Hundreds of rideshare and on-demand delivery drivers are scheduled to rally at the State Capitol at 12:30 p.m. today to urge the Legislature to create a policy that will protect their ability to work as independent contractors.
Coming on the heels of a Los Angeles Times editorial calling for a fix to the Dynamex decision that will protect workers in the “gig economy,” workers will demand the Legislature not infringe on their employment opportunities and scheduling flexibility.
The Los Angeles Times editorial headline on Dynamex and the gig economy underscores the magnitude of lawmakers’ decisions on this issue in the coming weeks — “California legislators could save gig workers – or ruin the part-time economy.”
Expanding Worker Classifications
One of the major unresolved elements of Assembly Bill 5, legislation on Dynamex, is how California should classify gig economy workers. These workers typically work part-time, and, if they are required to become employees, will lose the flexible work model which likely prompted them to become rideshare or on-demand delivery drivers in the first place.
In its editorial, the Los Angeles Times suggests that a possible solution for gig workers in the wake of Dynamex might be to expand the definition of who is an employee. The editorial board writes, “…a better approach would be to give more wage and labor protections to independent contractors…That would offer more help to part-time workers than reclassifying them as employees and robbing them of the flexibility and opportunities that attracted them to the work in the first place.”
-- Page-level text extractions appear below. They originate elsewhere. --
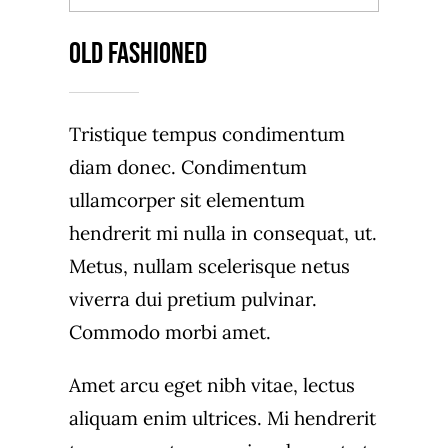
Old Fashioned
Tristique tempus condimentum
diam donec. Condimentum
ullamcorper sit elementum
hendrerit mi nulla in consequat, ut.
Metus, nullam scelerisque netus
viverra dui pretium pulvinar.
Commodo morbi amet.
Amet arcu eget nibh vitae, lectus
aliquam enim ultrices. Mi hendrerit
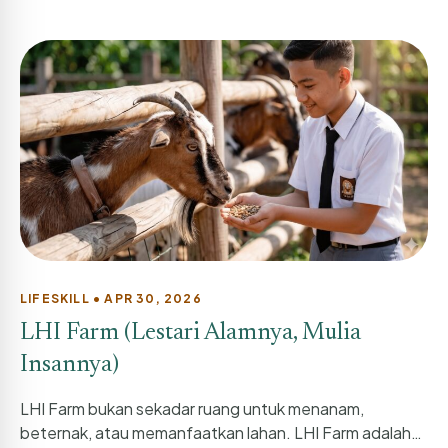
LHI menghadirkan pendekatan pendidikan...
LIFESKILL • APR 30, 2026
LHI Farm (Lestari Alamnya, Mulia
Insannya)
LHI Farm bukan sekadar ruang untuk menanam,
beternak, atau memanfaatkan lahan. LHI Farm adalah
California Chamber of Commerce President Allan Zaremberg also recently weighed in on the importance of protecting the independent status of gig economy workers in the Dynamex debate.
In a commentary he authored for CALmatters, Zaremberg points out that work models have changed dramatically, but employment laws remain the same. Zaremberg called on the Legislature to establish new laws and protections to fit the state’s dynamic economy.
“The Legislature must get off the sidelines and set the ground rules for the networked, innovative, on-demand economy, not by rolling back the clock as if the gig economy doesn’t exist, but by recognizing and supporting nontraditional workers,” Zaremberg writes.
Urge Lawmakers to Protect Flexibility
The I’m Independent Coalition will be running a full-page advertisement in The Sacramento Bee urging legislators to protect the jobs of rideshare drivers. The ad includes several testimonials from drivers that underscore why the flexible nature of the work is so necessary for them and California’s economy.
In the ad, the value of the independent work model to drivers is made clear by Moroni from Los Angeles, who recently left a 9-to-5 job to care for his ill parent and went to work for Uber full-time to accommodate his parent’s needs and said: “My previous 9-to-5 job interfered with my ill parent’s treatment and care.”
CalChamber joins the I’m Independent Coalition in urging lawmakers to protect flexibility for workers in today’s economy.
A pre-smartphone set of facts that provided the basis for a court decision should not be allowed to dictate employment laws for the modern economy. California is the incubator for global technology and should be the leader in laws that drive innovation, rather than stifle independence.